Dressez la liste des facteurs qui, selon l'extrait du texte sur le vote latino, font que Donald Trump n'a pas partie perdue d'avance.

EXTRAIT DU TEXTE ▸
= = = = =

Many Trump supporters say they are thrilled President Trump is in Arizona again. This will be his 5th stop. They are pleased with the record low unemployment for the Latino community under his presidency. They tell me they are here to ensure he has 4 more years. pic.twitter.com/FmK1yqfDIS

— Bailey Miller (@BMillerFOX10) September 14, 2020

Le président sortant s'est posé en défenseur de "la loi et l'ordre" en critiquant les manifestations contre le racisme dans les villes américaines dirigées par les démocrates, affirmant que ces troubles menaçaient les commerces tenus par la communauté hispanique.

Une opération-séduction qui pourrait fonctionner, malgré les paroles et actes passés du président. Comme le rappelle de manière provocante un article du site de référence FiveThirtyEight, "Le vote latino n'existe pas". Si à l'échelle nationale, les hispaniques préfèrent les démocrates aux républicains, la situation est plus contrastée qu'il n'y parait : en 2016, et malgré les propos de Donald Trump, un électeur latino sur cinq avait tout de même voté pour lui.

Certains facteurs tels que le pays d'origine – les Américains d'origine cubaine ou vénézuélienne ont tendance à préférer Trump–, la religion – le catholicisme et l'évangélisme poussent à une convergence avec les républicains – ou encore l'histoire migratoire d'un individu – les latinos nés ou installés depuis longtemps aux États-Unis ont tendance à revenir dans le giron républicain davantage que ceux arrivés plus récemment – font que Donald Trump n'a pas partie perdue d'avance.

= = = = =

EXTRAITS DES LIGNES ▸
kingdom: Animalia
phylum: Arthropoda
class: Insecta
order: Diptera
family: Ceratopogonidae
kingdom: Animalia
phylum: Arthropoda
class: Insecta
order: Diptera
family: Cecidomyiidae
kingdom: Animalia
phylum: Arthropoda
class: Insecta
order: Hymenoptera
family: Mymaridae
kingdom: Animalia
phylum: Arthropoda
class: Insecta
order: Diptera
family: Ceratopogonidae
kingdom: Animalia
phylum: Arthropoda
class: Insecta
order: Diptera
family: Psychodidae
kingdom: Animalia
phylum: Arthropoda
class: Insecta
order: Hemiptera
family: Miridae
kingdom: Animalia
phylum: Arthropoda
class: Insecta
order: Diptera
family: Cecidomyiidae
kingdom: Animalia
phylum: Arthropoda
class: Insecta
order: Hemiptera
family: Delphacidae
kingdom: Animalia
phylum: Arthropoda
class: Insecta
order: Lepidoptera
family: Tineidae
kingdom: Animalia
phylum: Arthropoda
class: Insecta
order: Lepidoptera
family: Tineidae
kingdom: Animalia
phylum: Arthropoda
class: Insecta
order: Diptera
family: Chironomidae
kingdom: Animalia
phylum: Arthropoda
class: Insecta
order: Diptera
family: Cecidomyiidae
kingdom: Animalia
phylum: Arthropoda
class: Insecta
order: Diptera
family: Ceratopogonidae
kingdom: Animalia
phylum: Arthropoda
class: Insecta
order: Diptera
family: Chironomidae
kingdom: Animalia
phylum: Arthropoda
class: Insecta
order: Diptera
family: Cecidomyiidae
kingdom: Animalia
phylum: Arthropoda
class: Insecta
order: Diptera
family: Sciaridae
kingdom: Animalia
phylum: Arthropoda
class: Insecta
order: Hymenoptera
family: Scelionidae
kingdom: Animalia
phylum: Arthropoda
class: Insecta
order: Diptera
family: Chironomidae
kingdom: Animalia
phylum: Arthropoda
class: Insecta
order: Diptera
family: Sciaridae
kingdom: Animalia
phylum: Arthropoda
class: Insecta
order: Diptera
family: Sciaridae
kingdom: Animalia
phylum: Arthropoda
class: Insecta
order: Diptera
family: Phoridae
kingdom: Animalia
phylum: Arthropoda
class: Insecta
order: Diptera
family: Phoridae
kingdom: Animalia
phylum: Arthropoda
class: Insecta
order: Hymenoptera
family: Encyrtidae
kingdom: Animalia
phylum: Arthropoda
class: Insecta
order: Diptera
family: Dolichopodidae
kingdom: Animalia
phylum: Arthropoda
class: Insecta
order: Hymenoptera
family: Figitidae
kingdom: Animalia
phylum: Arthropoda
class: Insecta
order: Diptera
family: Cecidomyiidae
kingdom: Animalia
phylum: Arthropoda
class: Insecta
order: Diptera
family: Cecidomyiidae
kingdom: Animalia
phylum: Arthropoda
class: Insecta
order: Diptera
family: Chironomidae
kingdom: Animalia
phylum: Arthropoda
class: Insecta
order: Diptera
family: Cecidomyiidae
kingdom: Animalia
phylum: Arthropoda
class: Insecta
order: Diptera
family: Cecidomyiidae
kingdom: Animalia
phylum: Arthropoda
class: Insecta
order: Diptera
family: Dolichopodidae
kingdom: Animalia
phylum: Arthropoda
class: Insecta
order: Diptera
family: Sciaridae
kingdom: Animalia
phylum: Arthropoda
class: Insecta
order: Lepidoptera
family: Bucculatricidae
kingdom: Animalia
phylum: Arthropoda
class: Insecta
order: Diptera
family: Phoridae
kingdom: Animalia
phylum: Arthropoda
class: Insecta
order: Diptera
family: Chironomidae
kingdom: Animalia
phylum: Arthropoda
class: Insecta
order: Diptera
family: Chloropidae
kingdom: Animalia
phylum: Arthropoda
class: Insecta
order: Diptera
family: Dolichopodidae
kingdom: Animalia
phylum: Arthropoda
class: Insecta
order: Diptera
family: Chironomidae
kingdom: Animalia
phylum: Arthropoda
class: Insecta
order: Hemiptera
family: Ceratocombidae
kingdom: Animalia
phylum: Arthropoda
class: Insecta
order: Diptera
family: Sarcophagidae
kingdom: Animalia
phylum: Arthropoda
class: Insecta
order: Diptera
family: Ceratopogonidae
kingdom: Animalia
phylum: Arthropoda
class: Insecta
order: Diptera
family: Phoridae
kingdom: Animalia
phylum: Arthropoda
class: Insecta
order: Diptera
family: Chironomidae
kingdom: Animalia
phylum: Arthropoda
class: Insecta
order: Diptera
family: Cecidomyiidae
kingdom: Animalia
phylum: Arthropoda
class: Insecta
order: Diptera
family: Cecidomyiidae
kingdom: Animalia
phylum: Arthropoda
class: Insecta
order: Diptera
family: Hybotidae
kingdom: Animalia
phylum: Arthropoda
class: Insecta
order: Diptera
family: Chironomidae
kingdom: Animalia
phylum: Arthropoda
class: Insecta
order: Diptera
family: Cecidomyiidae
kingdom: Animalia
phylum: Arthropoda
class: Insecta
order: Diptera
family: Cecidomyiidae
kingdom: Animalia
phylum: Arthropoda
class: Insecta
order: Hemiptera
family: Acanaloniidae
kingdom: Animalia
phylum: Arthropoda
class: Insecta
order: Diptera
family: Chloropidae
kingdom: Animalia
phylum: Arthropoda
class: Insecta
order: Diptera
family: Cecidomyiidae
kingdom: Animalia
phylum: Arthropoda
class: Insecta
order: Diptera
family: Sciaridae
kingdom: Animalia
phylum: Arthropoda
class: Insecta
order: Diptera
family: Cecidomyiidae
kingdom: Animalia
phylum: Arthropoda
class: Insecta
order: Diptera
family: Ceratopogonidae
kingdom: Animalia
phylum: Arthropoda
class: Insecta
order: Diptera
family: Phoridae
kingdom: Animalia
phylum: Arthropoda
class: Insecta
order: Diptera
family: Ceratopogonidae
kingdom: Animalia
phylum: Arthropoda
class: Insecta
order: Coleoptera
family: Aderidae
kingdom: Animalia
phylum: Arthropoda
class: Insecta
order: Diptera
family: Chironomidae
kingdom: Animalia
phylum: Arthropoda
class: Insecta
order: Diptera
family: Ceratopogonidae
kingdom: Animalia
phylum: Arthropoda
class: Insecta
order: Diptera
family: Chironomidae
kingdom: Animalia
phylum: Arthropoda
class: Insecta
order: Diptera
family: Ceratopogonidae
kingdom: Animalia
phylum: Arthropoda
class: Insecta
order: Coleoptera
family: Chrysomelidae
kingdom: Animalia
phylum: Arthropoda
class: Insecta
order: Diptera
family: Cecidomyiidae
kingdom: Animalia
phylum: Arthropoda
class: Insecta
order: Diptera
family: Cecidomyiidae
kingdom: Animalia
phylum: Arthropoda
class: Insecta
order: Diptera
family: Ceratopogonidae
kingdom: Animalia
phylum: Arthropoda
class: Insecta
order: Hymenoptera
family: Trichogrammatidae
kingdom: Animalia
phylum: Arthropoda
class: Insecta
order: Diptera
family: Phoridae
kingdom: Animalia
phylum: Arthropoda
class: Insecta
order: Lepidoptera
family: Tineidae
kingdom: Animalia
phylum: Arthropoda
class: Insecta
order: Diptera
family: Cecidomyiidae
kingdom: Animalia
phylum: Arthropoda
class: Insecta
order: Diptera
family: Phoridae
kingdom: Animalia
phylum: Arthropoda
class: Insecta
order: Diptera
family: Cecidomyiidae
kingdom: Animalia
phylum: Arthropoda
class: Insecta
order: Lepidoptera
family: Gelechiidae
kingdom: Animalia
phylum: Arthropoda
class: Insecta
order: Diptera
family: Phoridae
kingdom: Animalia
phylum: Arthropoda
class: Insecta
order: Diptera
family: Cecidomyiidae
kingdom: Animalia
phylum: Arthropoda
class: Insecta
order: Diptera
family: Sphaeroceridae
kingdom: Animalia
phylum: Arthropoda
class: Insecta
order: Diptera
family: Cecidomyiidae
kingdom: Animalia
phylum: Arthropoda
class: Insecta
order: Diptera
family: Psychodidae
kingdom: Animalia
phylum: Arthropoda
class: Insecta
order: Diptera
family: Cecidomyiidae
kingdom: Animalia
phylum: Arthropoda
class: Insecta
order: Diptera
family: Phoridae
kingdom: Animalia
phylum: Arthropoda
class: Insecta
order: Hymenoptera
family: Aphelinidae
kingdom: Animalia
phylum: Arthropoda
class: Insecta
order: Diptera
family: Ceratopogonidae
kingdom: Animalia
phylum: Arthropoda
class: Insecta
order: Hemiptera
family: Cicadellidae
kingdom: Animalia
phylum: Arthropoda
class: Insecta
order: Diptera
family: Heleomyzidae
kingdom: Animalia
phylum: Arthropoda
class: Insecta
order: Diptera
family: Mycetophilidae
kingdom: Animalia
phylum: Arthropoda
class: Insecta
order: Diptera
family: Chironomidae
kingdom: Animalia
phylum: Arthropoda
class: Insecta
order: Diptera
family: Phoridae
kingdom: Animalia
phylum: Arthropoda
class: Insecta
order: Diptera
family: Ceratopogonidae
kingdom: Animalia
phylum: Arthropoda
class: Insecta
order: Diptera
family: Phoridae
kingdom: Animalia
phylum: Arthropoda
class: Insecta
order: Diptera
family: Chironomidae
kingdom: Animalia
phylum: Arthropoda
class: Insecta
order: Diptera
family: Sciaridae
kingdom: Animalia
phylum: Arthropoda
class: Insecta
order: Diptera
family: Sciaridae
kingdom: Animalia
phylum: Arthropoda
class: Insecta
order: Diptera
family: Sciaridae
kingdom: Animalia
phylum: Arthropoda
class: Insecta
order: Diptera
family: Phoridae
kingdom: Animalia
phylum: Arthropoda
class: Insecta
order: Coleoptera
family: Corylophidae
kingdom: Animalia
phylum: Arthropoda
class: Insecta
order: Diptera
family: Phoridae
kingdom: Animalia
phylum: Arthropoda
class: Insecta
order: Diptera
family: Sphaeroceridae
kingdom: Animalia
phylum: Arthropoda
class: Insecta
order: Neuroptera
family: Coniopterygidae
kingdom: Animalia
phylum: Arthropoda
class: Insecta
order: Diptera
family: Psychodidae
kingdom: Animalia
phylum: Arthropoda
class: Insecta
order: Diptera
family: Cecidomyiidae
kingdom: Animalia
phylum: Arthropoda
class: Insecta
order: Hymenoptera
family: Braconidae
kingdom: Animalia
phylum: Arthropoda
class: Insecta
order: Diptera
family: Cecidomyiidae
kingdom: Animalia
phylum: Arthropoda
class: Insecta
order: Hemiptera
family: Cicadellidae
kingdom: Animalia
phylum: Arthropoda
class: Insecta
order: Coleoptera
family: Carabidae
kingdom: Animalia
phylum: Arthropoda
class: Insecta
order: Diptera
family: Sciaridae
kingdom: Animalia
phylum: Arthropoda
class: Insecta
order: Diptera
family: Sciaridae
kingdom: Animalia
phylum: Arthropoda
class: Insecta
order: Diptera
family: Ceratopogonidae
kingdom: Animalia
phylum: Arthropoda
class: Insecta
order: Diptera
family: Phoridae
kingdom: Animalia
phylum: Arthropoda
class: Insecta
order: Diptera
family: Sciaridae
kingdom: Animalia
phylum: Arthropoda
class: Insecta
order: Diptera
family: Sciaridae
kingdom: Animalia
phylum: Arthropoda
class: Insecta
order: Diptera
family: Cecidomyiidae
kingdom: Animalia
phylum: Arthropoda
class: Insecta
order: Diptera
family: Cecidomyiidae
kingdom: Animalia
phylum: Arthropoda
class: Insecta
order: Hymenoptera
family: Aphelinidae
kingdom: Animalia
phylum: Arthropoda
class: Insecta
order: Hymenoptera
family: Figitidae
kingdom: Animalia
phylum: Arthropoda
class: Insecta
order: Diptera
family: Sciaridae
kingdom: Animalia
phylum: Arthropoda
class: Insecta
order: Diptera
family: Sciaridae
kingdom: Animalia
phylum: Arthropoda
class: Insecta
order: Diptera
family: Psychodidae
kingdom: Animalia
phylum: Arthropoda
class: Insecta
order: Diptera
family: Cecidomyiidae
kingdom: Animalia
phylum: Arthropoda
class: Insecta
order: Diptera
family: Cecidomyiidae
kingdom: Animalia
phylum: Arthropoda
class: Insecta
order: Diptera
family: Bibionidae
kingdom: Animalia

= = = = =

ZONE DE RÉPONSE ▸
- le pays d'origine
- la religion
- l'histoire migratoire d'un individu